Segment Start: DATA RECORDS
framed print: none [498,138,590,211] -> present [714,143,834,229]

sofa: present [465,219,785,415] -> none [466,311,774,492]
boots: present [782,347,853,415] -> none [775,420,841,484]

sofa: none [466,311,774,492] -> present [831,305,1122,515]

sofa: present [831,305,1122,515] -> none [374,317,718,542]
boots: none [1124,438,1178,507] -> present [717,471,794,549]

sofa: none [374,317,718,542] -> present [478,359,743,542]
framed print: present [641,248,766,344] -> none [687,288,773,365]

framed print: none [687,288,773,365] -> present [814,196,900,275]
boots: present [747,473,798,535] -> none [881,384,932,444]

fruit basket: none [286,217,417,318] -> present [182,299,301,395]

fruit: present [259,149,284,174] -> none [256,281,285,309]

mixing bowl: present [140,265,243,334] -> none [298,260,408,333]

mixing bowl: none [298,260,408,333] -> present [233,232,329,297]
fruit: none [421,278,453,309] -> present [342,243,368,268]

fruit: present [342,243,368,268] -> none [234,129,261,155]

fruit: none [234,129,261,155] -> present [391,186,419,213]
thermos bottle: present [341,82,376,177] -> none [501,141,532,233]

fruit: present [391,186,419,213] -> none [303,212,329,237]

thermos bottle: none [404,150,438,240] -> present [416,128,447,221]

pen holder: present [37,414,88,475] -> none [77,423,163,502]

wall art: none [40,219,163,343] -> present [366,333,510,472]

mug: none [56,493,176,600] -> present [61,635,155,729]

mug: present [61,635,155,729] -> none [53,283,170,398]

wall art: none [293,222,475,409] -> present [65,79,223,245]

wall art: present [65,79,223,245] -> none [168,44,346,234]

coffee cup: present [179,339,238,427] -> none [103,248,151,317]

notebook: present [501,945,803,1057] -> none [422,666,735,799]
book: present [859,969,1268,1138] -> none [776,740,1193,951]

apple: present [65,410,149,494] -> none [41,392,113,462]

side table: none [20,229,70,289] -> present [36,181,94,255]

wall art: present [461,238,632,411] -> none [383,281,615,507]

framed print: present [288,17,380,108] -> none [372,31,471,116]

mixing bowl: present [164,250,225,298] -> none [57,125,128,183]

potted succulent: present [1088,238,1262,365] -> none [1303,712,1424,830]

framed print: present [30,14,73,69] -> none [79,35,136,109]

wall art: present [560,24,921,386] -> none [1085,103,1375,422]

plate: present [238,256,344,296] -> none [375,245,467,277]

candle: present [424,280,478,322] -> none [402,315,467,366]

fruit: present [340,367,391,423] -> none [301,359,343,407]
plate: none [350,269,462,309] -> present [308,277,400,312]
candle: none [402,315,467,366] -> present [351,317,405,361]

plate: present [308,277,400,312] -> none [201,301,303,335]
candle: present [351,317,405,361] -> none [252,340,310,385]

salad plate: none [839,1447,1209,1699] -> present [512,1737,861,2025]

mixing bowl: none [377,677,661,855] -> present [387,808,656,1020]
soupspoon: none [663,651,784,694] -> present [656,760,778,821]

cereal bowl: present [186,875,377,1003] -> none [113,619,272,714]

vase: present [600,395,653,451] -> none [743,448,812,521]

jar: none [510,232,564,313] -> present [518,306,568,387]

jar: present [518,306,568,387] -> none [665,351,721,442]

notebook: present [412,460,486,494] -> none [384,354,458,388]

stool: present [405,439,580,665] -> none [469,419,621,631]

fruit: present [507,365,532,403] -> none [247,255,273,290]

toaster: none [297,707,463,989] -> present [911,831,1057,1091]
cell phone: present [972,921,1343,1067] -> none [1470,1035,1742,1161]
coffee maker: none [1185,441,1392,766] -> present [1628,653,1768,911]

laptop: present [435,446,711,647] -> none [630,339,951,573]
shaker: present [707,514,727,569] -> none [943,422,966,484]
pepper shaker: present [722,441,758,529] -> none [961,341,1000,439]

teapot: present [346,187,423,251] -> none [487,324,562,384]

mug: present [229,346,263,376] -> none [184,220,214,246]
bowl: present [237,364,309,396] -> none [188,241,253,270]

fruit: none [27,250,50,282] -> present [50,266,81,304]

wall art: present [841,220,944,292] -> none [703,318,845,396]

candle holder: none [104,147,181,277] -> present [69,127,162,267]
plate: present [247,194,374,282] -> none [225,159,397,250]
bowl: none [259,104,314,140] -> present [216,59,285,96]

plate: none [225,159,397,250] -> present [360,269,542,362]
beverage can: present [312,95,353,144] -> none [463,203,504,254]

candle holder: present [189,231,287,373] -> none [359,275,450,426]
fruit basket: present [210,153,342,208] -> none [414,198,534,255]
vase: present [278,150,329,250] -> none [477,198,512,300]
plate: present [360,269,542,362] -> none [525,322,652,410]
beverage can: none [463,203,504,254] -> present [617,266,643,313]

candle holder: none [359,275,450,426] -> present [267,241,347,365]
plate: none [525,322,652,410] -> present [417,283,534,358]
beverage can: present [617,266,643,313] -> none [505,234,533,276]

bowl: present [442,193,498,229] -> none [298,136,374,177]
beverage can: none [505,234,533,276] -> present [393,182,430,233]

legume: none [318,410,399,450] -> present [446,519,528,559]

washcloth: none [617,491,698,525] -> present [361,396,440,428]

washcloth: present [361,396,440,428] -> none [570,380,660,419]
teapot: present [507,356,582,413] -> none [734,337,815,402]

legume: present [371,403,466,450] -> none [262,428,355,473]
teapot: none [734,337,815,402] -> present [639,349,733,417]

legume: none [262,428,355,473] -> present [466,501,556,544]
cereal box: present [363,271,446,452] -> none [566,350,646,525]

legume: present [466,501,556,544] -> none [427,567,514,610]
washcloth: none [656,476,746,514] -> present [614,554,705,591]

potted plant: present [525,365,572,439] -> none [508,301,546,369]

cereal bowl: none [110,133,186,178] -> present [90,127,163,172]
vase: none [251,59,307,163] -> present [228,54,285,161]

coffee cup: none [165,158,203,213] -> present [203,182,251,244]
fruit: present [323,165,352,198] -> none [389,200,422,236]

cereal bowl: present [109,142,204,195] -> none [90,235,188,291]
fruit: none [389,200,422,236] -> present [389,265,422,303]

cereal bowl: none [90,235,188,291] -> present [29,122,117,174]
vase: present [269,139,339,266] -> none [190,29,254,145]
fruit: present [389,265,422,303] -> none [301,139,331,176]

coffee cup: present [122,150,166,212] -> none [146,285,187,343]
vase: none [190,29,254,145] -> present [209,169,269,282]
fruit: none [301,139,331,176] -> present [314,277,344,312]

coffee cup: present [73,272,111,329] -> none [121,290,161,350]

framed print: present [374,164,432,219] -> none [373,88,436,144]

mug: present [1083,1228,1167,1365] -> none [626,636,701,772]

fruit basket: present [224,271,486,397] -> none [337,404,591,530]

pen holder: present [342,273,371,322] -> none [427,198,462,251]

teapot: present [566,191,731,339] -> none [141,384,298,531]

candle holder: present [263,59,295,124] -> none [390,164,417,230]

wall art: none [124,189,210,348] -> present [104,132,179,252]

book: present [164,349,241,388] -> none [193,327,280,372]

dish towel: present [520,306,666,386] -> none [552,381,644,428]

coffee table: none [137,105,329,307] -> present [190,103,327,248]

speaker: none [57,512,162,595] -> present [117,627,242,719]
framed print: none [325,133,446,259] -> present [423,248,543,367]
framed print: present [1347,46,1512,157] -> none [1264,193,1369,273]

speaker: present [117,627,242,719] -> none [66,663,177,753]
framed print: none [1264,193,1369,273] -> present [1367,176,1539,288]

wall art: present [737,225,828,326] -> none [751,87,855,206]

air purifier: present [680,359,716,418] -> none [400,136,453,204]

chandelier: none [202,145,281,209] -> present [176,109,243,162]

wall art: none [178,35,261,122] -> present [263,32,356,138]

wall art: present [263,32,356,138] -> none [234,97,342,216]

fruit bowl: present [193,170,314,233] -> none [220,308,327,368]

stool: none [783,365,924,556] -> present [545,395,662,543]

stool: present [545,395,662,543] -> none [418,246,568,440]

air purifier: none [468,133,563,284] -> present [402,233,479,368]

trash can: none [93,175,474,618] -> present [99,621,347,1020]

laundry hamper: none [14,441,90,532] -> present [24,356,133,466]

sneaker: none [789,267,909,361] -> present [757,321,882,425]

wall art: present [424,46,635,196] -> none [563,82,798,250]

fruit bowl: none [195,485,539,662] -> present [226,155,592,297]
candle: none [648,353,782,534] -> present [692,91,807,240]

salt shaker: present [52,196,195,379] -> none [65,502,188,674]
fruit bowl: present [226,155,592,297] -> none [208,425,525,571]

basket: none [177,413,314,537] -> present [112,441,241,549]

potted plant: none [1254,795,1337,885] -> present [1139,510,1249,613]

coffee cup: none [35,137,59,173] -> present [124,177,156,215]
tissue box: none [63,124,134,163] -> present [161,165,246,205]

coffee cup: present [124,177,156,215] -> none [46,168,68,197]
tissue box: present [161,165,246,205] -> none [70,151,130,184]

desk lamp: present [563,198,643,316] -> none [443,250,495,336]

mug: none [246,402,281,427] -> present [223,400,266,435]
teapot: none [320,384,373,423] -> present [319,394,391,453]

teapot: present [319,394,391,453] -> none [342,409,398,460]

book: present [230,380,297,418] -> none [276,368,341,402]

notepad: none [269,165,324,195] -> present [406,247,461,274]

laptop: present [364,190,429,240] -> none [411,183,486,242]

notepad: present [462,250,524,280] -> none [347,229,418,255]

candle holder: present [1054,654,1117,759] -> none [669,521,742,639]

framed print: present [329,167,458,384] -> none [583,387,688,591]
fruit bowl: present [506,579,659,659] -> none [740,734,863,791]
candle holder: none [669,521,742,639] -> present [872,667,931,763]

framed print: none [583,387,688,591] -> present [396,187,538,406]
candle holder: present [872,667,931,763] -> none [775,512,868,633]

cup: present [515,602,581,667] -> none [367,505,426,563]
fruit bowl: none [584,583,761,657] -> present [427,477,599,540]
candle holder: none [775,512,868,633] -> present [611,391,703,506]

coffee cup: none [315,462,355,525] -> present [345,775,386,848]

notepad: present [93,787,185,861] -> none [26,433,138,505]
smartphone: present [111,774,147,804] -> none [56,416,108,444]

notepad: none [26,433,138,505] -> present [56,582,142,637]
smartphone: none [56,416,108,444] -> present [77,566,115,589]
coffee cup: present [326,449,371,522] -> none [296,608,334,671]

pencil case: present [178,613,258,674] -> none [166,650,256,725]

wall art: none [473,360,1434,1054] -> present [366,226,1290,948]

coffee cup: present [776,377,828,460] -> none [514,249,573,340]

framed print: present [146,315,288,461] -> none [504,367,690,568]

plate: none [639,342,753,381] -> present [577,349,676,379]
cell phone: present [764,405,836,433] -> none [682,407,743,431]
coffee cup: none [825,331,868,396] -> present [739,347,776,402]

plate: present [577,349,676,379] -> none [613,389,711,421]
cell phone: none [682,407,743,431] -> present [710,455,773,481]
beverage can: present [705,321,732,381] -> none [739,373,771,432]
Segment End: DATA RECORDS
_WHAT YOU WILL DO_
This exercise calls for the line containing "pencil case: present" and each line after it in the records, copied exactly.

_TASK RESULT_
pencil case: present [178,613,258,674] -> none [166,650,256,725]

wall art: none [473,360,1434,1054] -> present [366,226,1290,948]

coffee cup: present [776,377,828,460] -> none [514,249,573,340]

framed print: present [146,315,288,461] -> none [504,367,690,568]

plate: none [639,342,753,381] -> present [577,349,676,379]
cell phone: present [764,405,836,433] -> none [682,407,743,431]
coffee cup: none [825,331,868,396] -> present [739,347,776,402]

plate: present [577,349,676,379] -> none [613,389,711,421]
cell phone: none [682,407,743,431] -> present [710,455,773,481]
beverage can: present [705,321,732,381] -> none [739,373,771,432]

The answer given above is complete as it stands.